Holly smiled. “I’m going to courier you some bed linen.” Which would hopefully give them the name of Gina’s current lover—assuming he, or she, was in the system. They could cross-reference her phone records. See if they could obtain voluntary DNA samples for all her acquaintances, which would help whittle down the suspect pool to a manageable number. “If you could get back to me ASAP on DNA and run it through every database you can think of, I would be forever in your debt.” If she waited for normal channels, they wouldn’t see results for at least a month, and she couldn’t bear another month of the commanding officer from hell.
“Is this favor worth a weekend away with me to NYC?”
“Anything.”
“Anything? Wow, I should have asked for a fortnight in Hawaii, seen if we could hustle us up some cabana boys.” Holly could hear her friend’s grin. She was irreverent and unrepentant and the master of decoding genetic secrets of biological material in all its many forms. “Tell ’em to mark the package urgent and with my name, not just the lab. I’ll get on it as soon as it arrives.”
“Thanks, Cass. I owe you.”
“And I will collect.”
Thom hovered behind Finn as he pushed inside Laura’s back door. He’d tried to get Finn to calm down, but for once the unflappable ex-soldier was too riled for reason.
“I need your help,” Finn said to Laura.
She stood there in old jeans, a faded pink sweatshirt, and both hands covered in clay. The outfit was all potter, but the angle of her chin and glint in her eye was pure prosecuting attorney. He caught her gaze. She nodded at him, that silent communication all they needed to co
nvey the importance of this moment. Finn asking for help. She turned, wiping her hands on a crusted rag.
“Gina Swartz was found dead, and they’ve taken Brent for questioning.”
Her hand went to her chest and Thom watched her nostrils flare before she swallowed. “They used to date, right?”
“Yeah. But he broke it off a couple of months ago. She told me she’d just started seeing someone else.”
“Who?”
“I don’t know.” Finn ran both hands over his face. The guy had been up all last night and probably hadn’t got much sleep the two nights before that. Thom clasped his hands together wanting to do something to help. Finn had long ago stopped being the vulnerable teenager Thom had rescued.

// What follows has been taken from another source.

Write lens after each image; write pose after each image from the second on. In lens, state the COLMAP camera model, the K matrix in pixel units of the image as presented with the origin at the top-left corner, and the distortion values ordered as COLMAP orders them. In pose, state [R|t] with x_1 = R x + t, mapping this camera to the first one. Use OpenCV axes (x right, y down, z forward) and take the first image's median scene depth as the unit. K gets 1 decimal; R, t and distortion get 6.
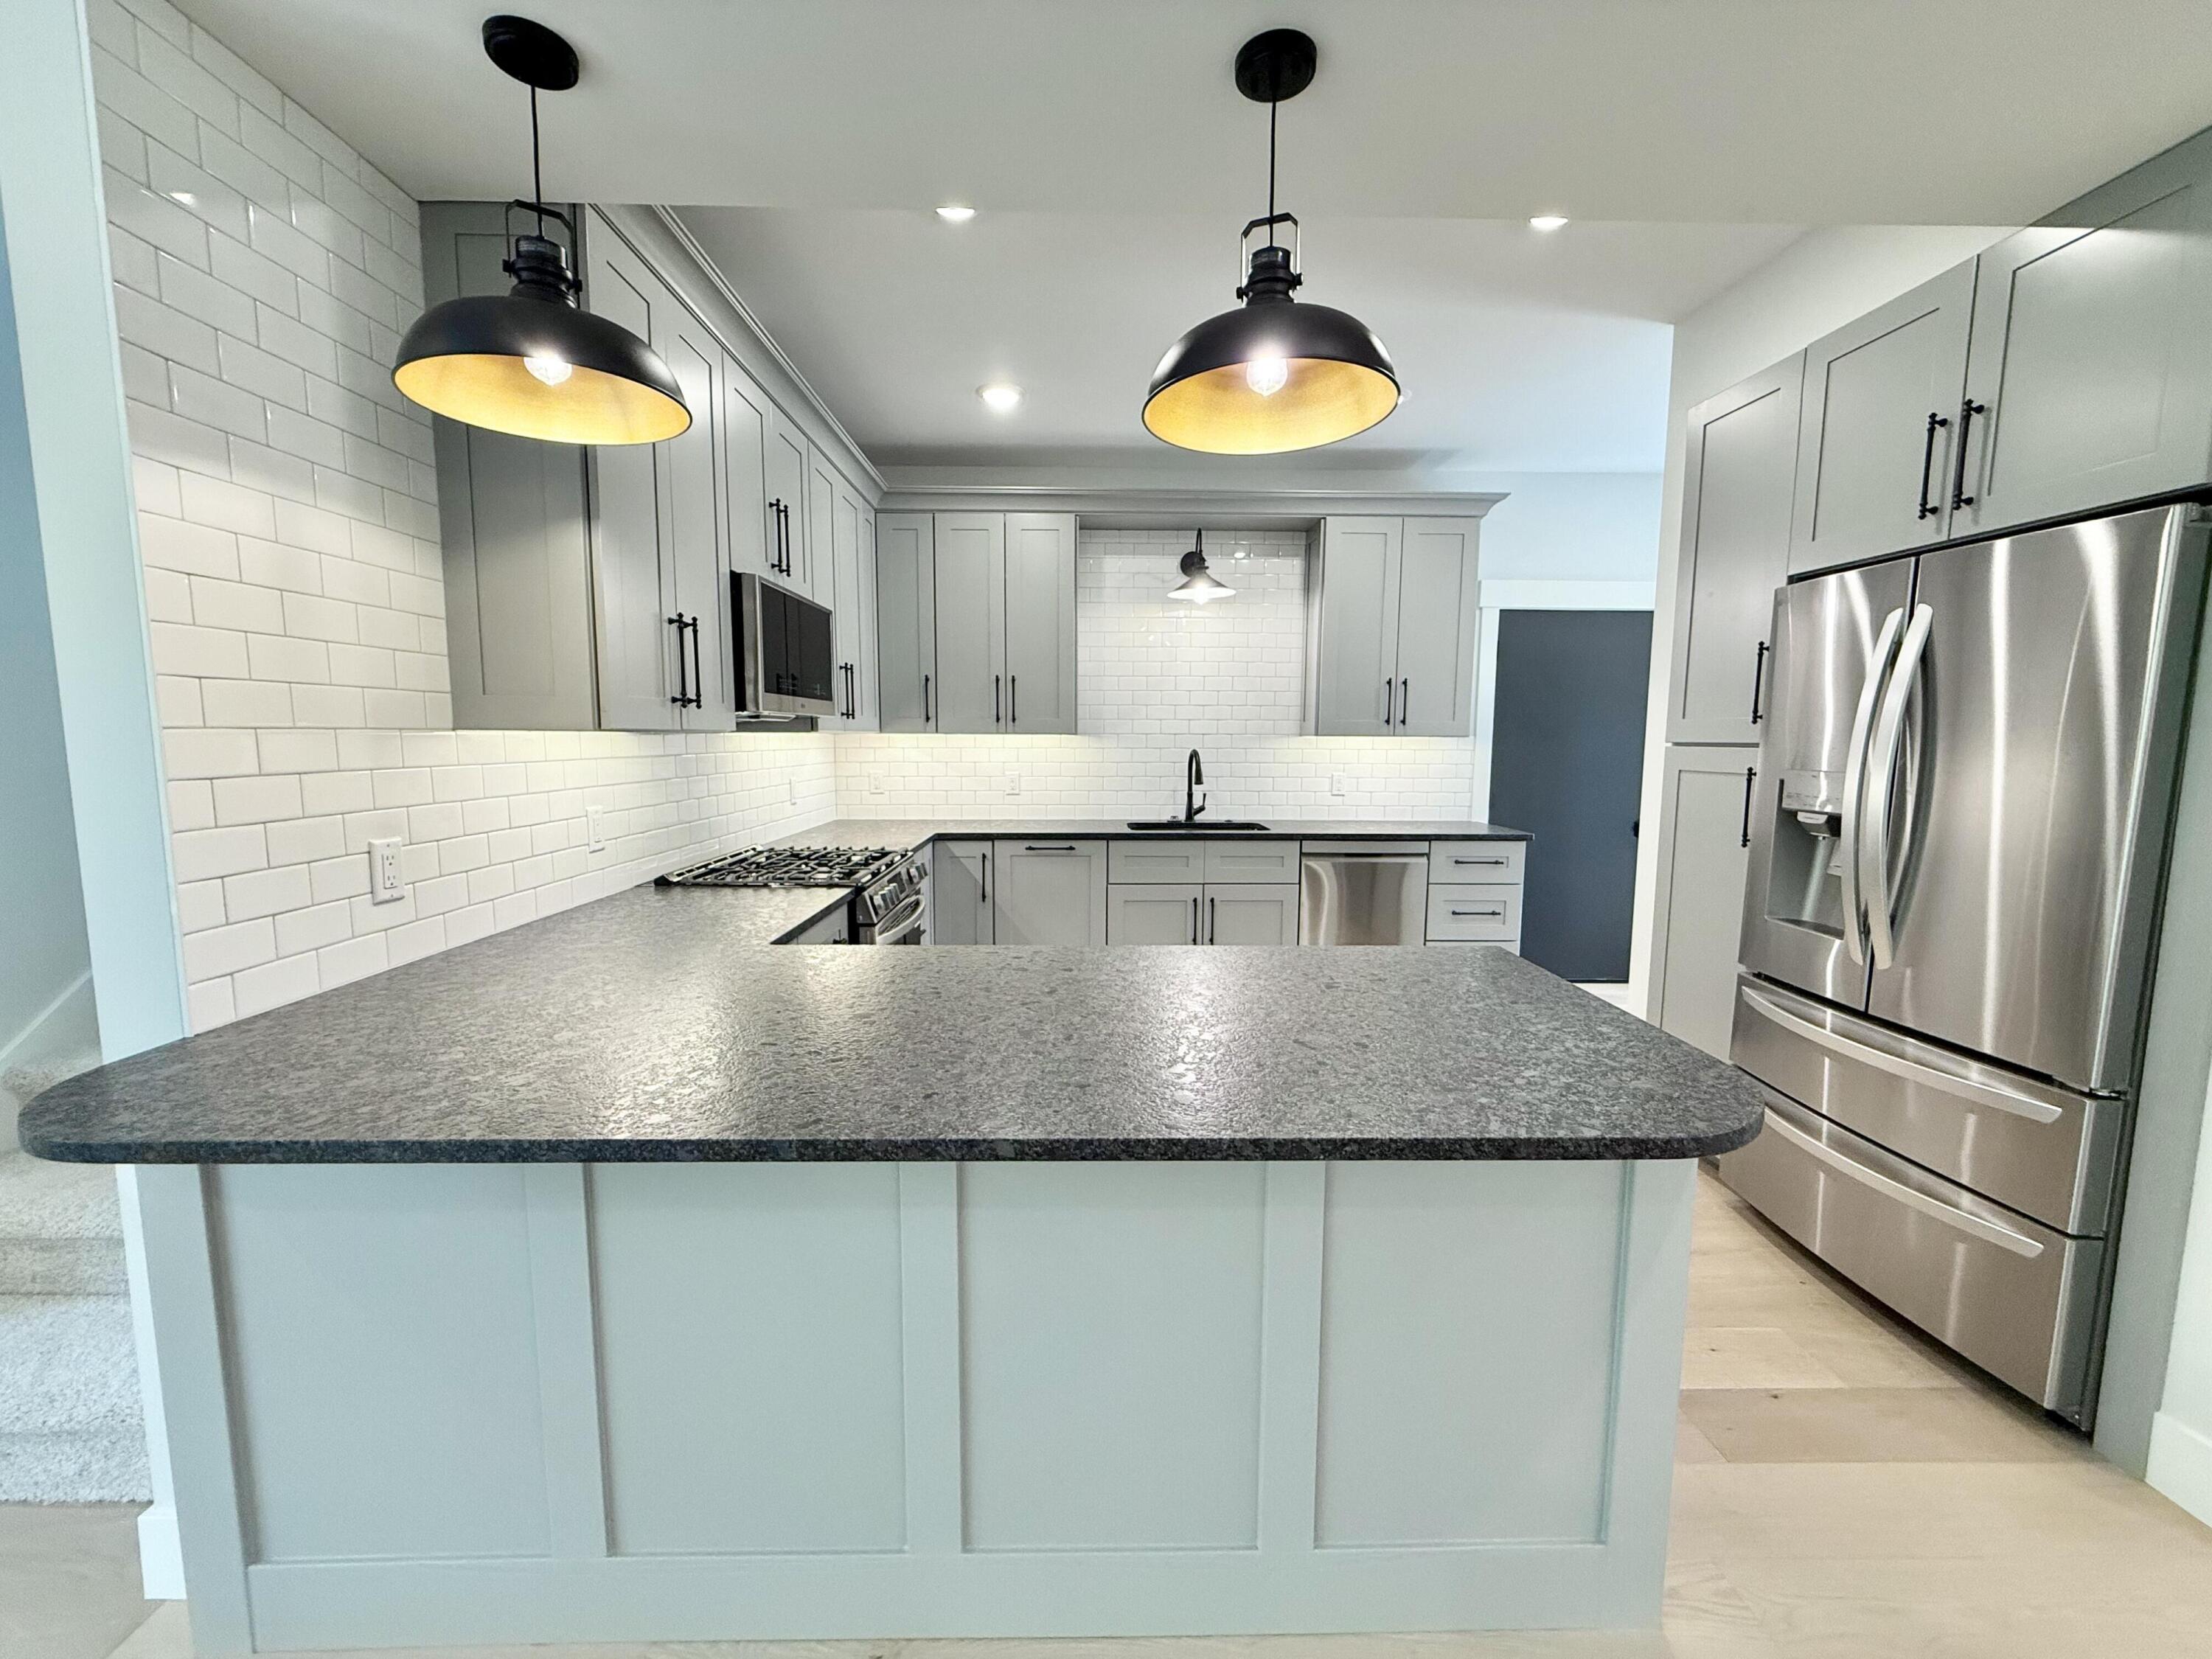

But right now he was remembering everything he’d gone through to become the man he was today.
“Does he have an alibi?” Laura asked Finn.
Finn’s lip curled. “Brent? How would he? He’s almost a recluse.”

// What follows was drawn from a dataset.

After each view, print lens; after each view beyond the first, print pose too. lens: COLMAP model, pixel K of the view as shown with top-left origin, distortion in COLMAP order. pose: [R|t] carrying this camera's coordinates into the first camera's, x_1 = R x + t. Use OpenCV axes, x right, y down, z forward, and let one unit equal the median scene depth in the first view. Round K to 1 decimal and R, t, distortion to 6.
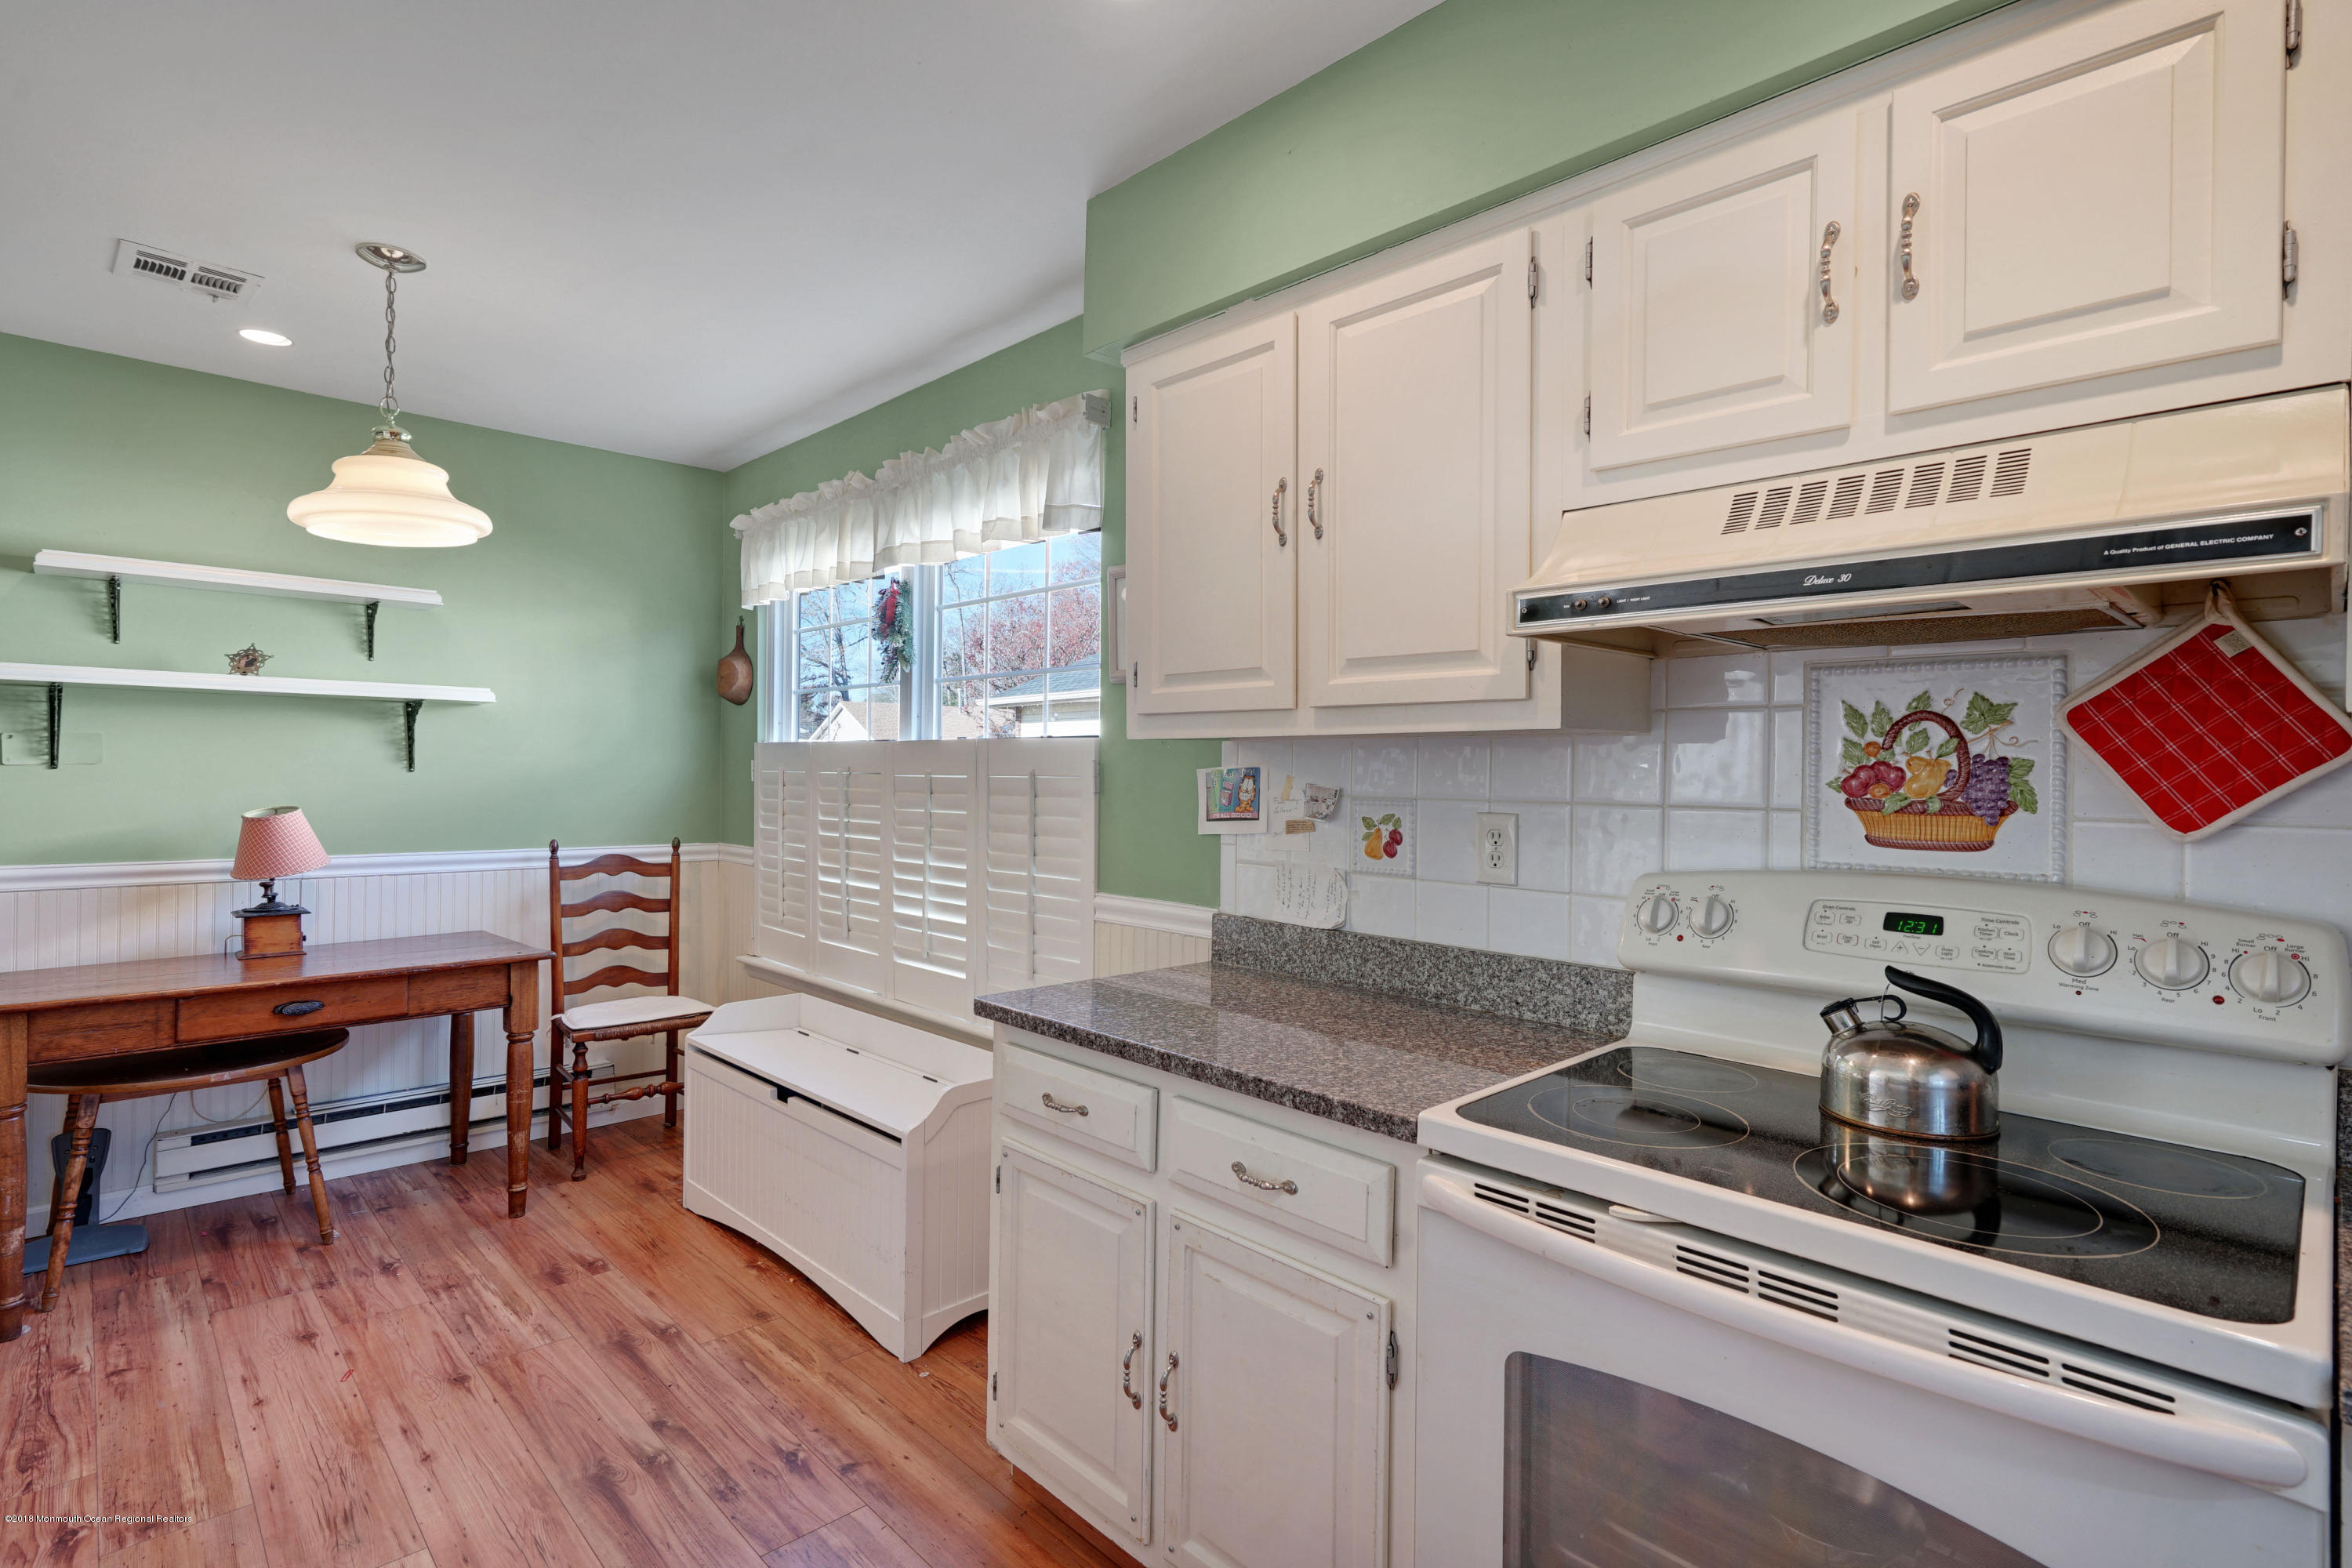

“Hmmm…” She headed for the tap and started running hot water and then soap over the red clay that was trapped in the margins of her fingernails. She got the scrubbing brush to work, clearly figuring out what she was going to say.
Finn’s expression hardened. “I know he’s not the nicest guy in the world.”
“Not nice barely covers it.” Laura looked over her shoulder archly.
So she’d met Brent Carver.
“Look, I know he doesn’t conform to all the social niceties.” Finn’s voice was tight, his actions jerky.
Laura’s eyes flicked to Thom. She seemed to be looking to him for guidance. He opened his mouth, but nothing came out.
“He loved Gina. He wouldn’t hurt her,” Finn said.
“Hmmm…” She dried her hands on a soft peach towel beside the sink.
“OK.” Finn rammed his fingers through his hair. “Just give me the name of another lawyer in Port Alberni who has a chance of keeping an ex-con—who’s on parole—out of jail. And lock the doors and windows from now on because Brent didn’t do this. Someone else did.” He turned and shouldered his way past Thom.
Thom exhaled a breath and stared at Laura, strangely at ease with her, considering she jumbled him up inside. “It would mean a lot to him,” he said. “You might not have noticed, but he rarely asks for anything for himself.”